Cette femme est une invitation, elle nous emmène dans un monde d’ombre et de lumière pour une visite qui ne sera pas celle d’un musée traditionnel. Les mots de Cavalier ne sont pas ceux d’un spécialiste, mais plutôt ceux d’un passeur qui va nous accompagner au cœur d’une œuvre, d’une manière toute personnelle. Aucun académisme derrière un regard où l’érudition se cache sous une grande humilité. Humilité qui lui fait faire appel à un « professionnel » pour nous faire comprendre comment le peintre a pu résoudre un des problèmes picturaux auquel il s’est trouvé confronté : l’émergence de la lumière.

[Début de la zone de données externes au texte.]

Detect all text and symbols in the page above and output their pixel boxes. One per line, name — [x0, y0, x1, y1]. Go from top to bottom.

Comme La Tour, Cavalier va à l’essentiel. La vie du peintre est ainsi évacuée en moins de temps qu’il n’en faut pour couper une miche de pain. Et le peu que l’on sait sur le bonhomme n’incitant pas vraiment à la sympathie, mieux vaut s’intéresser à son testament artistique.

Les toiles de La Tour, disposées dans l’atelier de Cavalier, posent d’emblée le problème de leur représentation au cinéma. Les dimensions du cadre cinématographique sont trop éloignées de celles du tableau pour permettre une approche globale de celui-ci. Alors Cavalier va promener sa caméra, exploration intérieure du tableau semblable à un pèlerinage intime. « Madeleines picturales », les sujets peints réveillent des souvenirs qui racontent autant l’œuvre que celui qui la regarde. Leur approche ouvre les champs d’un domaine privé dans une lecture qui s’échappe des chemins conventionnels. Et cette manière toute personnelle d’aborder l’œuvre a pour heureuse conséquence de nous la rendre plus proche, et surtout encore plus touchante.

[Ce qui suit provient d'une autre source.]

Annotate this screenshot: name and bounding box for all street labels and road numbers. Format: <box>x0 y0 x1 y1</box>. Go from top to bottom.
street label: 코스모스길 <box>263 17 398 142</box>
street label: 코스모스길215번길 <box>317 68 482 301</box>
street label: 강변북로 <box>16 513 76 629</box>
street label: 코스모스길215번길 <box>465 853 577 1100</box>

La voix de Cavalier, au débit haché, comme hésitante, a le ton juste pour dire les liens d’intimité qui l’unissent à La Tour. Aucune affirmation dans les propos, mais une réserve pleine de modestie. « C’est paraît-il… ». Et dans cette parole entrecoupée, La Tour, ce peintre du silence, trouve tout naturellement sa place.

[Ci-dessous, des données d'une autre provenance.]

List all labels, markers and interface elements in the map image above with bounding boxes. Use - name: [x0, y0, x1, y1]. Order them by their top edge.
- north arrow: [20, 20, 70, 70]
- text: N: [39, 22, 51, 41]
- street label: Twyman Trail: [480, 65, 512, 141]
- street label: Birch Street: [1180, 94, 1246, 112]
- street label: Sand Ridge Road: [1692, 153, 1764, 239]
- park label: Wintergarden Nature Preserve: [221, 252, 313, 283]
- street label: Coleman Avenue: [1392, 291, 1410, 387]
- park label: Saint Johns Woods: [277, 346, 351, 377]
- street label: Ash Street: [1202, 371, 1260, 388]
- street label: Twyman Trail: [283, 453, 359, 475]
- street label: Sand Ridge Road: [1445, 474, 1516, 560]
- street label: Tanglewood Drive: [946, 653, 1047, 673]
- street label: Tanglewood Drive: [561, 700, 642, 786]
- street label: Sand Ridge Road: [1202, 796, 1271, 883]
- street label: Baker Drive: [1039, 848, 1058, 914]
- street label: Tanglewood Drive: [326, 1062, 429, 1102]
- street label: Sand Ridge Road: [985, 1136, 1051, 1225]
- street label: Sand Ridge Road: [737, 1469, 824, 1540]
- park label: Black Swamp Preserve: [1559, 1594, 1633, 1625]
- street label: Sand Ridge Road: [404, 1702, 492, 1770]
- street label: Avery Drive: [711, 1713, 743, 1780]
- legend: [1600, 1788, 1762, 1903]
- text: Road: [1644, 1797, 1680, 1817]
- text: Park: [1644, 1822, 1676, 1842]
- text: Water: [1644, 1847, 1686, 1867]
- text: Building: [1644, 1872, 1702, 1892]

Mais Cavalier ne se limite au seul registre personnel. Il filme des toiles dénudées de leur cadre et les libère ainsi de leur carcan séculier. En convoquant Rembrandt, Veermer ou Picasso, La Tour n’est plus seulement un peintre du xviie, mais un artiste qui s’inscrit dans une histoire plus universelle. Et le choix de prendre le thème du « regard » dans la peinture, pour illustrer des résonances qui se répondent à travers les siècles, a évidemment valeur de symbole. Regard du peintre, regard du spectateur et regard du cinéaste. Et Cavalier de trouver des correspondances avec d’autres arts – les photos de Sanders, par exemple – avant de rapprocher les recherches de La Tour de son propre travail. L’influence du peintre sur le réalisateur, dont les thèmes semblent se nourrir des mêmes obsessions, est particulièrement saisissante dans la scène de Thérèse que nous montre le cinéaste.

Les mains de Cavalier, en guidant notre regard tout au long du film, sont comme un rappel de cette proximité d’univers. Souvent proches des sources de lumière dans les œuvres de La Tour, les mains éclairent ici des propos dont le but est avant tout de nous faire partager une passion.